**TEXT PASSAGE**
---+---

The books that have been written on Angkorian dress are all available on Amazon:
Khmer Costumes and Ornaments of the Devatas of Angkor Wat by Sappho Marchal
The Origins of Khmer Ikat - in India, and Beyond (see Books on this website)
What the Queens Wore - the Silk of Angkor (see Books on this website)
To analyze what a figure is wearing, you must identify the figure first. To look at a mythical figure and conclude that what he or she is wearing was what was worn at Angkor is like looking at the Statue of Liberty and concluding that fashionable women in 19th-century Manhattan wore togas. In the Appendix of Through the Eyes of a Queen (see Books on this website) there is a decision tree to enable you to identify nearly any female figure in bas relief on any Angkorian temple. When looking at mortal figures you need to know their rank at court to determine if they were wearing haute couture (brocade or ikat) or printed cotton; use the decision tree for that, too.
It is because of the foresight of three kings that we can actually see what was worn at the royal court in Angkorian times. Indravarman I showed us the haute couture of the 9th century, and Sūryavarman II and Jayavarman VII showed us that of the 12th.
This statue of Shiva flanked by Umā and Gangā that once stood in front of the Bakong is believed to be Indravarman I flanked by his principal and second queen.
Photo by George Holton, from Science Source Stock Photos and Video
There was no pattern in the textiles; the fashion was in the folding. And immediately we have a mystery. We see ikat in India three centuries earlier, in the Ajanta Caves. But we don’t see pattern in textiles at Angkor until early in the 12th century. Note that the royals here are wearing no jewelry. They may have been at a ceremony where spartan dress was mandated. Is that why we see no pattern in the clothing? No. If pattern in textiles had already reached Angkor, we would see it on the mythical yaksha and yakshī guarding the sanctums at Preah Ko and Lolei.
Note that the king’s clothing is completely different than the queens’. We can see his “pants” clearly; we will see this style again in the centuries that follow.
In the 10th and 11th centuries we have only bas relief of mythical yaksha and yakshī to look at. The one-centimeter folds in their lower garments were mythical; we don’t see any mortal figures wearing them.
There were no pleats at Angkor (pleats are sewn, folds are not). Look at the two queens above. Their folded skirts swayed gracefully as they walked, to suggest their royal lineage. Just as important as the fabric that the skirts were made of.

---+---

**PROVIDED RECORDS**
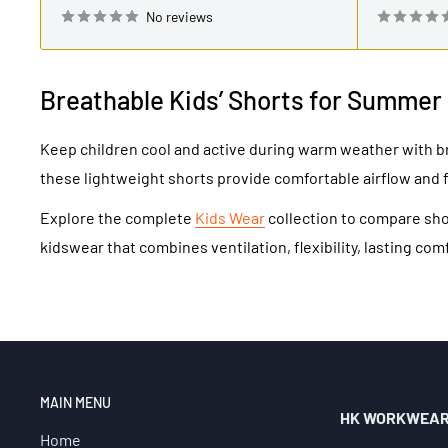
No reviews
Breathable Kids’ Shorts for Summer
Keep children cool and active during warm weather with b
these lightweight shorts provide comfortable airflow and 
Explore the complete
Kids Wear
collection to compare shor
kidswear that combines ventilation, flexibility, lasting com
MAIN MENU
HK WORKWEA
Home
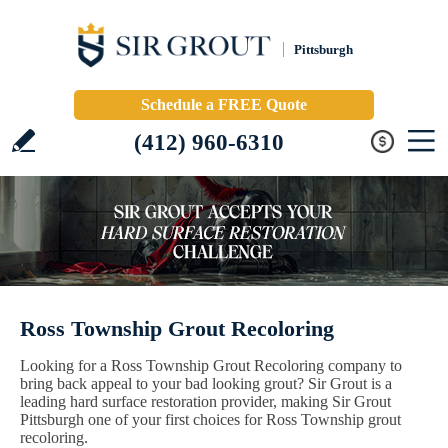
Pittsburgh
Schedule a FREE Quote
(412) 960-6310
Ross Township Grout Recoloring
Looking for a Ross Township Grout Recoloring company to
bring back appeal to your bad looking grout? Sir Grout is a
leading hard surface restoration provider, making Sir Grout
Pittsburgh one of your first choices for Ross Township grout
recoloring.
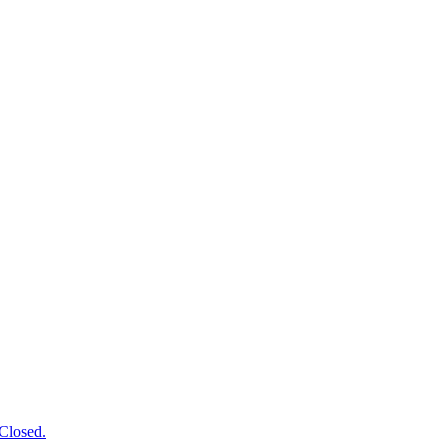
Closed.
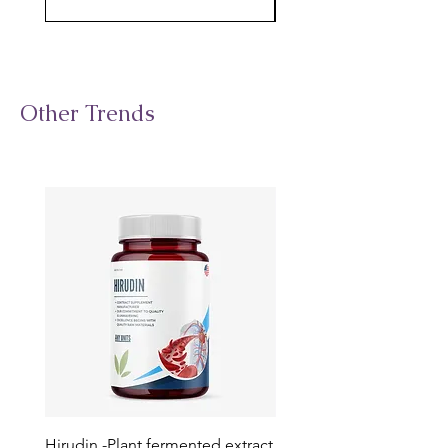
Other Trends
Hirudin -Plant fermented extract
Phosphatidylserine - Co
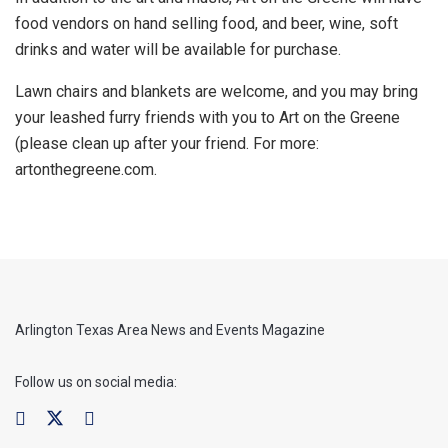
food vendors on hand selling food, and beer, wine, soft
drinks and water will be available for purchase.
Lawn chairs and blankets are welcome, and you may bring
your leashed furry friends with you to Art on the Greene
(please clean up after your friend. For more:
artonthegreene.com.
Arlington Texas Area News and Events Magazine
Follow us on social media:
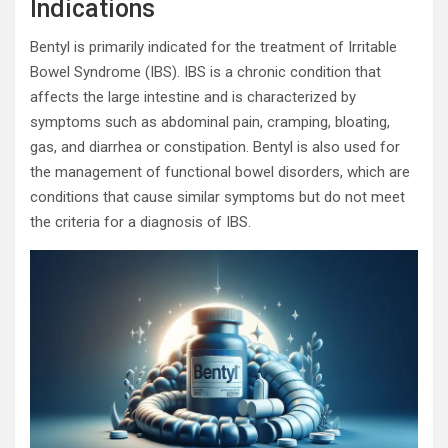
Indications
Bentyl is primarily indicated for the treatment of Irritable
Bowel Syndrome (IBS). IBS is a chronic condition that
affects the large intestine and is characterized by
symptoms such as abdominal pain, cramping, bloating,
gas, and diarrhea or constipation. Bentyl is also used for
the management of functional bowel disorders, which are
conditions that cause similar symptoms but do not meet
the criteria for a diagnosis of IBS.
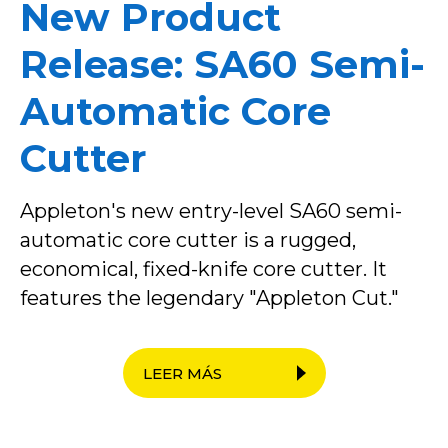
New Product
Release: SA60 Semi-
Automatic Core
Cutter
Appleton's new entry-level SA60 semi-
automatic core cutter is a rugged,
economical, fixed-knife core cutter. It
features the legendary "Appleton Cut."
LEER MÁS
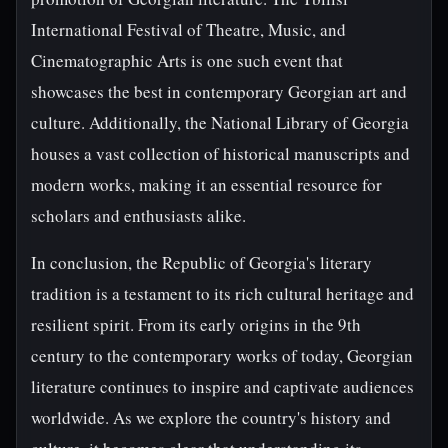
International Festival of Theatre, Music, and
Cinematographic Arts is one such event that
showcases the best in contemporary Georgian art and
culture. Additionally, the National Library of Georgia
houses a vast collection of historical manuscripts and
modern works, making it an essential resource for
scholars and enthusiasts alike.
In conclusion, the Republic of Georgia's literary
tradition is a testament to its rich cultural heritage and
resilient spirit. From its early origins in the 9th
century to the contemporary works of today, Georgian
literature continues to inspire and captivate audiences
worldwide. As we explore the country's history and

---+---

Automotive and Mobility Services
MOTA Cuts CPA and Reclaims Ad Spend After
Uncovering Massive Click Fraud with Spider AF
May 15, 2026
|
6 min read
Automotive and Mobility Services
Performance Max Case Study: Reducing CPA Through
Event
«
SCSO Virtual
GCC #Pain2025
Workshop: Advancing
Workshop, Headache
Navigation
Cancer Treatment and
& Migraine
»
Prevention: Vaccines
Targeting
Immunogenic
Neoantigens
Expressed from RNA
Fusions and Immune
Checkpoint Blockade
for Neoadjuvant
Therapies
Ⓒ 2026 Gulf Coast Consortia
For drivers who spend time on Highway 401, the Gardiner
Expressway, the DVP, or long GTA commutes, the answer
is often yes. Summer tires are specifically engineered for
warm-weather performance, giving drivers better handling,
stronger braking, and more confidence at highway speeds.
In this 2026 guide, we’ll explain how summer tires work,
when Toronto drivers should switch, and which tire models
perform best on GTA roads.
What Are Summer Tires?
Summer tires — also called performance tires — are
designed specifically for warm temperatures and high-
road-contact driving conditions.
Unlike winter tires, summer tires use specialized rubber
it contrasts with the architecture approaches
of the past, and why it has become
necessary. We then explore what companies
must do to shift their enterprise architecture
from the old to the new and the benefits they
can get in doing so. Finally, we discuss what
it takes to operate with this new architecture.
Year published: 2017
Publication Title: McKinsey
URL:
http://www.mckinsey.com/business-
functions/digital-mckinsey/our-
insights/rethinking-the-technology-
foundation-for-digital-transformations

---+---

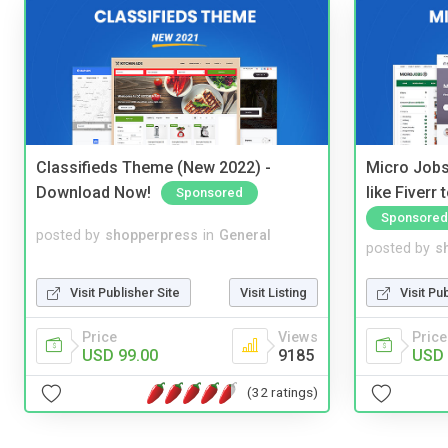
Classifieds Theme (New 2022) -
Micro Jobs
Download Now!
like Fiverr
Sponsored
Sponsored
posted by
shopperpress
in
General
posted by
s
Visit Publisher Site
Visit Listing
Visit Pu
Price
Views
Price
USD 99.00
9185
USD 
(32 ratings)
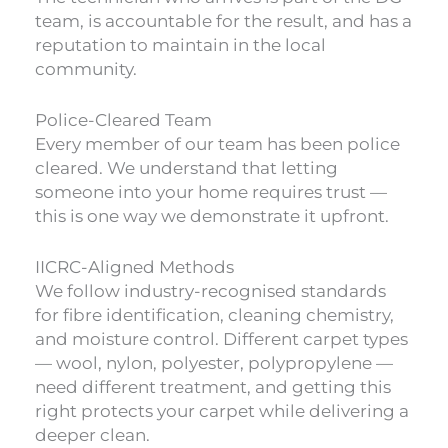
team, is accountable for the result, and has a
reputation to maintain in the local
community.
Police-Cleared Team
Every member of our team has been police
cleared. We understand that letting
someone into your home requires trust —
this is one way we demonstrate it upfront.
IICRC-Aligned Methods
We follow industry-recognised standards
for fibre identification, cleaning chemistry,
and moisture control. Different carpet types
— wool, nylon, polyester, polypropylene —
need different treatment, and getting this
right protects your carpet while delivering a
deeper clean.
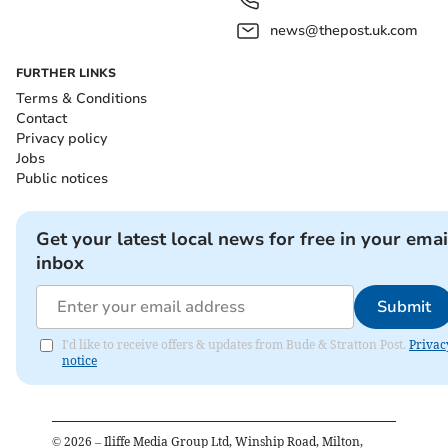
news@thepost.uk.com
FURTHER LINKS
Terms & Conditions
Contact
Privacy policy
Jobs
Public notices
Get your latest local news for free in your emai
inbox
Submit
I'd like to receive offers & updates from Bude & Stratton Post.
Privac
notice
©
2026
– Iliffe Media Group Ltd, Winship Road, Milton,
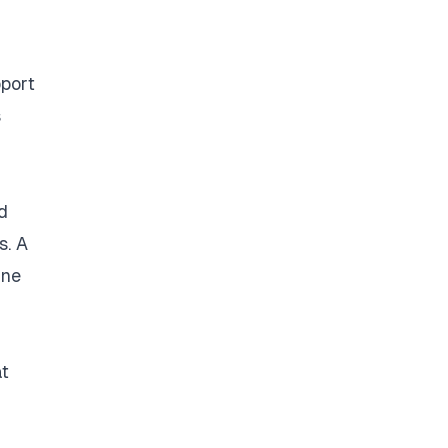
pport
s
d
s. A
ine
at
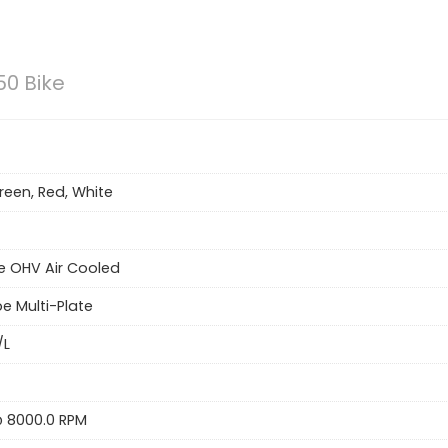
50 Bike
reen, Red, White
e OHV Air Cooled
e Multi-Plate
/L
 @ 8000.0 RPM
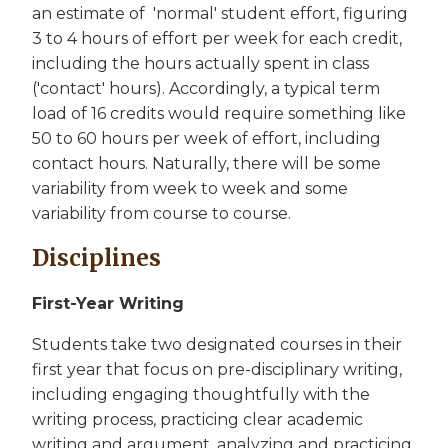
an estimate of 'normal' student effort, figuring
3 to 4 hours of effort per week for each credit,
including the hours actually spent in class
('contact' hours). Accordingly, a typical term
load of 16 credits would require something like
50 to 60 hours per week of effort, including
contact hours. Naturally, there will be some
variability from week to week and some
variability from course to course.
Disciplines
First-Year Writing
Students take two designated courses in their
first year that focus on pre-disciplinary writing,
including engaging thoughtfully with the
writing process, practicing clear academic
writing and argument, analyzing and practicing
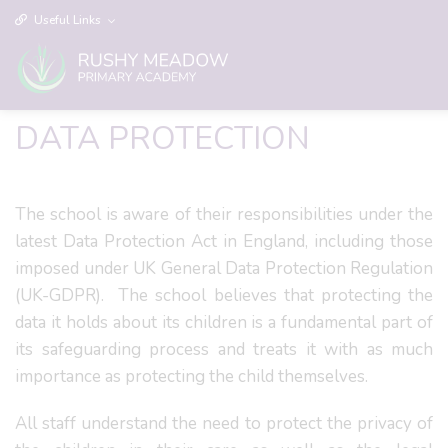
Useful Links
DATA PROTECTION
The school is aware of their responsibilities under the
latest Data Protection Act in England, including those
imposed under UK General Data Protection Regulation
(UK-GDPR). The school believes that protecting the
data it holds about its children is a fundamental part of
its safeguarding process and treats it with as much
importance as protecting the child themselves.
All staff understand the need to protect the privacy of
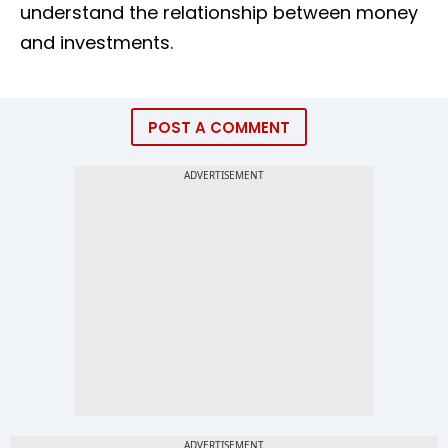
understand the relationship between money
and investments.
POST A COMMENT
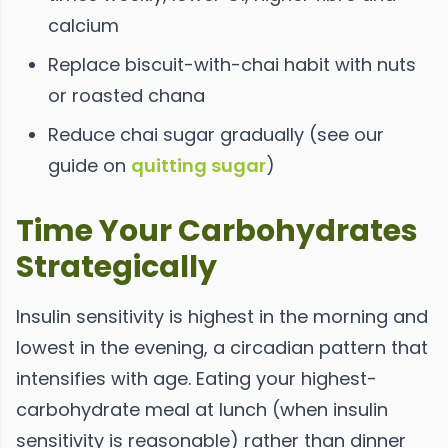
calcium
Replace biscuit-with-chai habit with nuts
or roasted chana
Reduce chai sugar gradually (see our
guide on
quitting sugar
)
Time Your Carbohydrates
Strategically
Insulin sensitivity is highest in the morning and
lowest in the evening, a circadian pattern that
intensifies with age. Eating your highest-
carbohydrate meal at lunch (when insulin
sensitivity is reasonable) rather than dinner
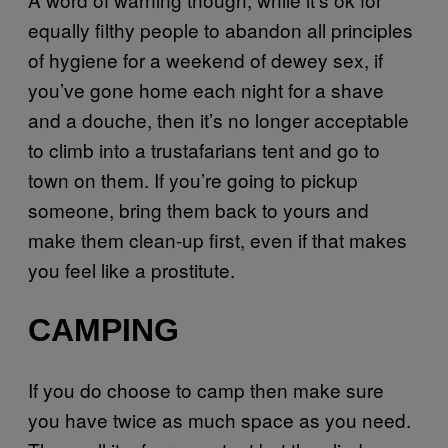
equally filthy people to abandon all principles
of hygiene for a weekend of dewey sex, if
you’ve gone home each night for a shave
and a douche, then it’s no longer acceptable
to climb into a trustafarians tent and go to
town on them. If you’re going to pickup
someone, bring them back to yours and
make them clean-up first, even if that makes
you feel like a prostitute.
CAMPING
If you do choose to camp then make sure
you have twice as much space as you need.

---+---

**TASK ITEM**
In the text on Angkorian dress, which king showed the haute couture of the 9th century? The lines above are separate material, unrelated to the text on Angkorian dress.

**RESULT**
Indravarman I